WHAT YOU HAVE TO DO → Transcribe each line below without altering anything.

** Opening PROVIDED DATA block **

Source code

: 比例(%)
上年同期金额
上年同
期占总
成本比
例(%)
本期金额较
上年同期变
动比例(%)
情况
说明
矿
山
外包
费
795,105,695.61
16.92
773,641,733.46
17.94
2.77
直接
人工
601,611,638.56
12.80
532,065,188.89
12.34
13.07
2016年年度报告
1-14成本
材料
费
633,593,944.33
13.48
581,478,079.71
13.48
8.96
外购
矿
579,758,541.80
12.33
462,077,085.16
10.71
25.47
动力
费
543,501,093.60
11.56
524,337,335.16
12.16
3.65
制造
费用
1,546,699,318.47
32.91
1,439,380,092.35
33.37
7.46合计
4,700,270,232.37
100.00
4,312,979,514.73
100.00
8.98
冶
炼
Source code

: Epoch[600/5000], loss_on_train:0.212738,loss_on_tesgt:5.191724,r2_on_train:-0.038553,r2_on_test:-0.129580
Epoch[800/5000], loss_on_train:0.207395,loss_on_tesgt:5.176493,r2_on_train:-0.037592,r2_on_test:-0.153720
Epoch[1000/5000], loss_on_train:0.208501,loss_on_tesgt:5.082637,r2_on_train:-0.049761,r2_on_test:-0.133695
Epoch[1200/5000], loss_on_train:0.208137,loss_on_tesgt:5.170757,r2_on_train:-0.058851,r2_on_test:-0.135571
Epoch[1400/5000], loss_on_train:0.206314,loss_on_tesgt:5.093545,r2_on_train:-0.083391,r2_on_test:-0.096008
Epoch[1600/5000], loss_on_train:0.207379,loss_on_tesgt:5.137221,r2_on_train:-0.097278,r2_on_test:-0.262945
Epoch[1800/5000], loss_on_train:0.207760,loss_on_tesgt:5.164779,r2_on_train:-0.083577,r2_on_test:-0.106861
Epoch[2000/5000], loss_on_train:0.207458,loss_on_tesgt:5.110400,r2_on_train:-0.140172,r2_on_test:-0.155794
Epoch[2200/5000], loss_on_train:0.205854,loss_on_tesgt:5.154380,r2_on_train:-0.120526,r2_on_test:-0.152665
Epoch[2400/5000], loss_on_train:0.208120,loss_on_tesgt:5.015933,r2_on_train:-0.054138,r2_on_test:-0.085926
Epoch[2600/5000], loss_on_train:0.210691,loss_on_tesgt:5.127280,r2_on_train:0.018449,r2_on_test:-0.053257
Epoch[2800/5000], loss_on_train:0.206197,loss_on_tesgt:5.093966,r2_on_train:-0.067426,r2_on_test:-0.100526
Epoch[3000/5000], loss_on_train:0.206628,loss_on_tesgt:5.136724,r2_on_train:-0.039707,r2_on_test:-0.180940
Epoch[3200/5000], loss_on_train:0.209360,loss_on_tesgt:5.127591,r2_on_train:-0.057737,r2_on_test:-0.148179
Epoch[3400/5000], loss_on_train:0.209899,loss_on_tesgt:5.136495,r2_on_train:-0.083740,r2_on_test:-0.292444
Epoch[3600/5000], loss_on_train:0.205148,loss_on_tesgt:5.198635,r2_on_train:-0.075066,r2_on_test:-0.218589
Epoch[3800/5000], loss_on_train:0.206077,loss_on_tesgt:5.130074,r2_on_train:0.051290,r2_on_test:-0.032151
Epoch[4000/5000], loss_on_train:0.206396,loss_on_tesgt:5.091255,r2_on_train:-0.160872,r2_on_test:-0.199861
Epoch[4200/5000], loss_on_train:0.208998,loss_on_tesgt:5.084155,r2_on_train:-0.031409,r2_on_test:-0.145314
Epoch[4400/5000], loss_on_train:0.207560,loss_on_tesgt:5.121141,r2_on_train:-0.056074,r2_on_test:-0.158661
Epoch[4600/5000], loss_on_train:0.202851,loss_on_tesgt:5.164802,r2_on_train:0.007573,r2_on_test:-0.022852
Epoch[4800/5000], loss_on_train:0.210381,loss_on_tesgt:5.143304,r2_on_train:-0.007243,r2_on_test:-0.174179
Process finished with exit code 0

** Closing PROVIDED DATA block **

YOUR RESPONSE →
Source code

: 比例(%)
上年同期金额
上年同
期占总
成本比
例(%)
本期金额较
上年同期变
动比例(%)
情况
说明
矿
山
外包
费
795,105,695.61
16.92
773,641,733.46
17.94
2.77
直接
人工
601,611,638.56
12.80
532,065,188.89
12.34
13.07
2016年年度报告
1-14成本
材料
费
633,593,944.33
13.48
581,478,079.71
13.48
8.96
外购
矿
579,758,541.80
12.33
462,077,085.16
10.71
25.47
动力
费
543,501,093.60
11.56
524,337,335.16
12.16
3.65
制造
费用
1,546,699,318.47
32.91
1,439,380,092.35
33.37
7.46合计
4,700,270,232.37
100.00
4,312,979,514.73
100.00
8.98
冶
炼
Source code

: Epoch[600/5000], loss_on_train:0.212738,loss_on_tesgt:5.191724,r2_on_train:-0.038553,r2_on_test:-0.129580
Epoch[800/5000], loss_on_train:0.207395,loss_on_tesgt:5.176493,r2_on_train:-0.037592,r2_on_test:-0.153720
Epoch[1000/5000], loss_on_train:0.208501,loss_on_tesgt:5.082637,r2_on_train:-0.049761,r2_on_test:-0.133695
Epoch[1200/5000], loss_on_train:0.208137,loss_on_tesgt:5.170757,r2_on_train:-0.058851,r2_on_test:-0.135571
Epoch[1400/5000], loss_on_train:0.206314,loss_on_tesgt:5.093545,r2_on_train:-0.083391,r2_on_test:-0.096008
Epoch[1600/5000], loss_on_train:0.207379,loss_on_tesgt:5.137221,r2_on_train:-0.097278,r2_on_test:-0.262945
Epoch[1800/5000], loss_on_train:0.207760,loss_on_tesgt:5.164779,r2_on_train:-0.083577,r2_on_test:-0.106861
Epoch[2000/5000], loss_on_train:0.207458,loss_on_tesgt:5.110400,r2_on_train:-0.140172,r2_on_test:-0.155794
Epoch[2200/5000], loss_on_train:0.205854,loss_on_tesgt:5.154380,r2_on_train:-0.120526,r2_on_test:-0.152665
Epoch[2400/5000], loss_on_train:0.208120,loss_on_tesgt:5.015933,r2_on_train:-0.054138,r2_on_test:-0.085926
Epoch[2600/5000], loss_on_train:0.210691,loss_on_tesgt:5.127280,r2_on_train:0.018449,r2_on_test:-0.053257
Epoch[2800/5000], loss_on_train:0.206197,loss_on_tesgt:5.093966,r2_on_train:-0.067426,r2_on_test:-0.100526
Epoch[3000/5000], loss_on_train:0.206628,loss_on_tesgt:5.136724,r2_on_train:-0.039707,r2_on_test:-0.180940
Epoch[3200/5000], loss_on_train:0.209360,loss_on_tesgt:5.127591,r2_on_train:-0.057737,r2_on_test:-0.148179
Epoch[3400/5000], loss_on_train:0.209899,loss_on_tesgt:5.136495,r2_on_train:-0.083740,r2_on_test:-0.292444
Epoch[3600/5000], loss_on_train:0.205148,loss_on_tesgt:5.198635,r2_on_train:-0.075066,r2_on_test:-0.218589
Epoch[3800/5000], loss_on_train:0.206077,loss_on_tesgt:5.130074,r2_on_train:0.051290,r2_on_test:-0.032151
Epoch[4000/5000], loss_on_train:0.206396,loss_on_tesgt:5.091255,r2_on_train:-0.160872,r2_on_test:-0.199861
Epoch[4200/5000], loss_on_train:0.208998,loss_on_tesgt:5.084155,r2_on_train:-0.031409,r2_on_test:-0.145314
Epoch[4400/5000], loss_on_train:0.207560,loss_on_tesgt:5.121141,r2_on_train:-0.056074,r2_on_test:-0.158661
Epoch[4600/5000], loss_on_train:0.202851,loss_on_tesgt:5.164802,r2_on_train:0.007573,r2_on_test:-0.022852
Epoch[4800/5000], loss_on_train:0.210381,loss_on_tesgt:5.143304,r2_on_train:-0.007243,r2_on_test:-0.174179
Process finished with exit code 0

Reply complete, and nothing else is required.